The cavalcade came back, the sweat-streaked faces of the riders grinning. Dig said to his chum:
“A great mess of ‘dog soldiers.’ Whew! you can’t cure an Indian of his old tricks. I bet right now they’d like to scalp us.”
“Don’t see how they’d ever perform the operation on you,” laughed Chet, “with that prizefighter’s cut you have.”
Chet noticed that all of the young fellows that Dig called “dog soldiers” were fine looking boys. In the old days the young braves that could not be controlled by the chiefs, but who desired to go to war and make names for themselves, were called “dog soldiers.”
“Hello, John!” shouted Chet. “What are you doing over here? Last time we saw you, you were playing baseball. You must have hustled some to catch us.”
The Cheyenne dropped off his pony’s back and the animal went to cropping the grass at once, and hungrily. Chet decided that the party had been travelling for some hours and that the ponies had had no chance for grazing, but had been watered when the band crossed the river.
John glanced at Chet in rather an odd manner; but true to his national trait he did not answer the question directly.
“We go on hunt,” John Peep said. “Mebbe stay week; mebbe longer. These boys all my friends,” and he waved his hand at the young riders who waited to be asked to dismount. “Not all Cheyenne. Sioux—Pawnee—Ogallala. All go to Government school at Benway. Vacation now, like us. We make breakfast with you.”
The customs of the trail must prevail. The white boys had finished their meal, but nobody ever denied the hospitable rite on the plains. The first party at a camping place was bound to ask the new-comers to join them. But here were ten or twelve hearty appetites suddenly to be appeased.
“All right,” grunted Dig. “I could do something to another breakfast. We only had an apology for one, as I told you, Chet.”
Chet sighed; but he felt, too, that John Peep had not come down this trail without cause. He wondered if, perhaps, the young Indians had heard of the buffaloes and were on their way to hunt for them.
“Don’t say anything about the big buffalo, Dig,” he whispered to his chum, as they hurried back through the grove. “I hope they don’t know anything about it. And what they don’t know won’t hurt them.”
“All right, boy! I won’t tell them any fairy tales,” said Dig.

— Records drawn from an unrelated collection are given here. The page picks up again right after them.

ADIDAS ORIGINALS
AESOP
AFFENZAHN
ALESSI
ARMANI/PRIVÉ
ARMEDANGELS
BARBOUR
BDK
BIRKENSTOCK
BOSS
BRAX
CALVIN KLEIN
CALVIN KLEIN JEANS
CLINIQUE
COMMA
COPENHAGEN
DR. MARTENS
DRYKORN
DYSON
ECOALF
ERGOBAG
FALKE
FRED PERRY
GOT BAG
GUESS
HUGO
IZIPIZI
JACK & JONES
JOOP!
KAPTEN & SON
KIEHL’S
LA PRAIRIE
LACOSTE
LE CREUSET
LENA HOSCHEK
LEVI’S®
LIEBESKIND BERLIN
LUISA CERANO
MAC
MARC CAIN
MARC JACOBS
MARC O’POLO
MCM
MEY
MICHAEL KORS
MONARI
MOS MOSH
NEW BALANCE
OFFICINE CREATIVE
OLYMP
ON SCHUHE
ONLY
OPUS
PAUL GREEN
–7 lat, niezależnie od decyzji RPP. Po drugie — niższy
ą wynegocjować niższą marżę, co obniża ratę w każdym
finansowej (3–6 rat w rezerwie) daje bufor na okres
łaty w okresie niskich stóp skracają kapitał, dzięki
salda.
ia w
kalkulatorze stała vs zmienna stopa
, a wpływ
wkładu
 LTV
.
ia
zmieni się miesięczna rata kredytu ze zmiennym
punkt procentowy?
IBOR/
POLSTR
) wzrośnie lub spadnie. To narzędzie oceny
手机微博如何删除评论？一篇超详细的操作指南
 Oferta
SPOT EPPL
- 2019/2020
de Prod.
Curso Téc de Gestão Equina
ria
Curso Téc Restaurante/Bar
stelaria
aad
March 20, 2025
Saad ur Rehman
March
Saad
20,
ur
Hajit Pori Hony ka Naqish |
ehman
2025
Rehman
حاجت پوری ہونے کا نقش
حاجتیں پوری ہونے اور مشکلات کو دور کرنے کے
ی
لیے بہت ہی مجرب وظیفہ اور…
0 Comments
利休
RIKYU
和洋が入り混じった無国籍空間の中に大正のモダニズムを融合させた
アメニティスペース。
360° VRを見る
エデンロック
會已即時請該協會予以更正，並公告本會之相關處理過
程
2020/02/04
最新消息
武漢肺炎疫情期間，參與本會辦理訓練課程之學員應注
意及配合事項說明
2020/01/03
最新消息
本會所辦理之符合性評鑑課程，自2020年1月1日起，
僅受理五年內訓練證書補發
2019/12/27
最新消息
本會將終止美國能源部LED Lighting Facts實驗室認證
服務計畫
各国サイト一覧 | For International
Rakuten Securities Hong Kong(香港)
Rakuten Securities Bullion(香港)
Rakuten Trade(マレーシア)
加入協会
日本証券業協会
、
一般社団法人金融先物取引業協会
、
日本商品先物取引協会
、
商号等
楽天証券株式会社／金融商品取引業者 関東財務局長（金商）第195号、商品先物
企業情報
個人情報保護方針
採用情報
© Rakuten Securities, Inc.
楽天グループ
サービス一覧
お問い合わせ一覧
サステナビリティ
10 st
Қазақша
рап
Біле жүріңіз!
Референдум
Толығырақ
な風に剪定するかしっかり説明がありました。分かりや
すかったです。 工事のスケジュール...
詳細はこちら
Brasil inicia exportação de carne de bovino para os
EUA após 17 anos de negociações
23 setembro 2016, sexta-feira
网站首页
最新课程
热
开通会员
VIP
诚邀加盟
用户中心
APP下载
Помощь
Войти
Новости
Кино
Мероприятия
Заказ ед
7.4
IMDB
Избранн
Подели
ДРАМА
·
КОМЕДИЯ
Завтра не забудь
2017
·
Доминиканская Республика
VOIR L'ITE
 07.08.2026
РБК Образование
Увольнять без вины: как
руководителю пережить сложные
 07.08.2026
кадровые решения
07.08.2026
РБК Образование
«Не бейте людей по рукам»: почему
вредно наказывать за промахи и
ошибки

Chet stirred up the fire, and mixed some prepared pancake flour, and put on the coffee pot. Some of the Indians joined Digby in catching fish. They had much more primitive tackle than the white boy; but the catfish bit so hungrily that it scarcely mattered whether the bait was let down to them on “store tackle” or on a thorn from a whitethorn bush.
“Say!” exclaimed Dig, “somebody besides us was hungry for breakfast. These cats are ravenous. Whew! look at that one!”